_About this exercise_.
Which lines hold the string "worn"? Copy each of them from the material below.

(Data for this task begins)

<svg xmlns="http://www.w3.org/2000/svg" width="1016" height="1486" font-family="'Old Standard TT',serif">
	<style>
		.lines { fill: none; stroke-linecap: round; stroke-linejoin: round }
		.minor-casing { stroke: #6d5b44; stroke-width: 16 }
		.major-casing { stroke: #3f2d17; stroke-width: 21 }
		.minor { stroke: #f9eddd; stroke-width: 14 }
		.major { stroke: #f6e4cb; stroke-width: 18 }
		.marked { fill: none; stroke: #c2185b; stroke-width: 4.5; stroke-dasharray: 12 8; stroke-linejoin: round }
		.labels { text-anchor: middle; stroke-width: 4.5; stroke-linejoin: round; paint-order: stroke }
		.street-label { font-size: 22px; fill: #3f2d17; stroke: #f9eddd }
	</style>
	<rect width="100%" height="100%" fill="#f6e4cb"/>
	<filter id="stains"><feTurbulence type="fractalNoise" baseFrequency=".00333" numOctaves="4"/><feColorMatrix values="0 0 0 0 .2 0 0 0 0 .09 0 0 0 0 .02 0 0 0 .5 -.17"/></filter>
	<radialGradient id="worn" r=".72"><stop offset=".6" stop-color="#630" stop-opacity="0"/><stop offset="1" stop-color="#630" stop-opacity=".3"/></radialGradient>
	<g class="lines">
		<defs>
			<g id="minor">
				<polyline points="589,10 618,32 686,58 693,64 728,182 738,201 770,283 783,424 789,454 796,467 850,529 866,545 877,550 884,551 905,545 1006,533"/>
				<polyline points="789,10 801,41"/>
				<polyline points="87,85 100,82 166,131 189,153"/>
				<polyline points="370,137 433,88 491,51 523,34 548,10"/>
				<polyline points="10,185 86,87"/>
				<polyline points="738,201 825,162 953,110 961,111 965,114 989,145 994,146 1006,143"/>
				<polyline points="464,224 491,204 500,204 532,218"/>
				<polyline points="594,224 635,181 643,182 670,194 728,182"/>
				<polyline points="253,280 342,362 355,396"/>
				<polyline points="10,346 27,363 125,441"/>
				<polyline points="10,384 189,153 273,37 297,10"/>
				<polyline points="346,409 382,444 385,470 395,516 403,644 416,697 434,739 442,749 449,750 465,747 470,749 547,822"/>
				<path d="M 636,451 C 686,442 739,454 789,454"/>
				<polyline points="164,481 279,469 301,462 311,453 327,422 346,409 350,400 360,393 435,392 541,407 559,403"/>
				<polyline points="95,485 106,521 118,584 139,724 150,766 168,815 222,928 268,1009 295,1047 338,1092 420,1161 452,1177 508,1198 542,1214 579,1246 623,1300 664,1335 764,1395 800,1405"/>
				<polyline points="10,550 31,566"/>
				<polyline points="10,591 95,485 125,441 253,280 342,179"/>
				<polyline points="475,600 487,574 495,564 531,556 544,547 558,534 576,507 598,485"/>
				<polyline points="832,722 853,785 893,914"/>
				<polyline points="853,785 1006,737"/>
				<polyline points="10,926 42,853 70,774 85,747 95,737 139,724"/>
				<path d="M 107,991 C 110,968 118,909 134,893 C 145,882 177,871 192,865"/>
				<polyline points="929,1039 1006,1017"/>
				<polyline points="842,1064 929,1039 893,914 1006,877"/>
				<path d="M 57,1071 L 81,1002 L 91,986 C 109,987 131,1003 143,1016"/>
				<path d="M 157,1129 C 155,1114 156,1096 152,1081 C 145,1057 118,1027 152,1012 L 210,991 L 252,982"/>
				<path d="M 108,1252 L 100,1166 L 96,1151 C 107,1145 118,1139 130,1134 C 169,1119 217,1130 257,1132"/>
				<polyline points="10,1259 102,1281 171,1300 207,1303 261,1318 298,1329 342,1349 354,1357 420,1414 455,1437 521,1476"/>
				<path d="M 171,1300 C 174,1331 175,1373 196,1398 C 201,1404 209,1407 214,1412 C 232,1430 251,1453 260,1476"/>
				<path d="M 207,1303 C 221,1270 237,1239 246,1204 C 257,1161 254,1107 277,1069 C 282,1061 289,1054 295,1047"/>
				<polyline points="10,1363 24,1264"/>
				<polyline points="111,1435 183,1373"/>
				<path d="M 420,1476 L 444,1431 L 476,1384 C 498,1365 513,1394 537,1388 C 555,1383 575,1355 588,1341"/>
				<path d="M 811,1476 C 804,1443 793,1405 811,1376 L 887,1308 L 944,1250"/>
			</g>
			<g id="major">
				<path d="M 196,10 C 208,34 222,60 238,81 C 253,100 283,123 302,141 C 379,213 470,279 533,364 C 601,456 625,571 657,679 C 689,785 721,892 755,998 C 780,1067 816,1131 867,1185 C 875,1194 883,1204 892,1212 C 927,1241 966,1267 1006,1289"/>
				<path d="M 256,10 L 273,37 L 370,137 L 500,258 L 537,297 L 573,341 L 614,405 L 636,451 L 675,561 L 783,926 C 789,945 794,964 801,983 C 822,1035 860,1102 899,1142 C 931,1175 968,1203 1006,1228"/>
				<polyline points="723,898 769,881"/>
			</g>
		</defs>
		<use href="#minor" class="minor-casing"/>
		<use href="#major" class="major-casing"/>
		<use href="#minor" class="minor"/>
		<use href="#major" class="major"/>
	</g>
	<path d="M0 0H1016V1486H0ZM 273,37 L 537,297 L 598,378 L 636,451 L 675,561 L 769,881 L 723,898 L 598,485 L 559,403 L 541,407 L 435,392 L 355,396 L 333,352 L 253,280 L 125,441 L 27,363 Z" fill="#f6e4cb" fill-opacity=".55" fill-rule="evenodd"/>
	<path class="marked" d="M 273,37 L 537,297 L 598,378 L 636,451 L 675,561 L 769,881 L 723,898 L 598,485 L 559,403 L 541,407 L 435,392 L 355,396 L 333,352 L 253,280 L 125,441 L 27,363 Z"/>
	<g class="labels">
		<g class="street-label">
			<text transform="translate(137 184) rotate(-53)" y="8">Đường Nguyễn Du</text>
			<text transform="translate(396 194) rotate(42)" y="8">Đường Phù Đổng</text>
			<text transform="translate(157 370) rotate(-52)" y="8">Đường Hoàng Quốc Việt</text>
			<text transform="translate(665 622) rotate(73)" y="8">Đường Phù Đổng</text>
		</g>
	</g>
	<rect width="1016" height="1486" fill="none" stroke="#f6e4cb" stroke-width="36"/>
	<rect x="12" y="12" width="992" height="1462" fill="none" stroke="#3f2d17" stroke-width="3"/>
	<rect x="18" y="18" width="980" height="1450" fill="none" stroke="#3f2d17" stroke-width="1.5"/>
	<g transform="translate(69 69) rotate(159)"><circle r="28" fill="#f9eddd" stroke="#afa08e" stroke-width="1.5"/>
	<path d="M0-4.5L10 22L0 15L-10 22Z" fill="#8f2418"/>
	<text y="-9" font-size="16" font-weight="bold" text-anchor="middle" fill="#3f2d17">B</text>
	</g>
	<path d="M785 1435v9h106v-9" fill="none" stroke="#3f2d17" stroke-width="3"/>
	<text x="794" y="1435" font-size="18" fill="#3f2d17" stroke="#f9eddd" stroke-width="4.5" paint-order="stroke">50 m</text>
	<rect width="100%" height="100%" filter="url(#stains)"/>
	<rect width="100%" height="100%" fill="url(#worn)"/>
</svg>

(Data for this task ends)

_Answer to the problem_.
	<radialGradient id="worn" r=".72"><stop offset=".6" stop-color="#630" stop-opacity="0"/><stop offset="1" stop-color="#630" stop-opacity=".3"/></radialGradient>
	<rect width="100%" height="100%" fill="url(#worn)"/>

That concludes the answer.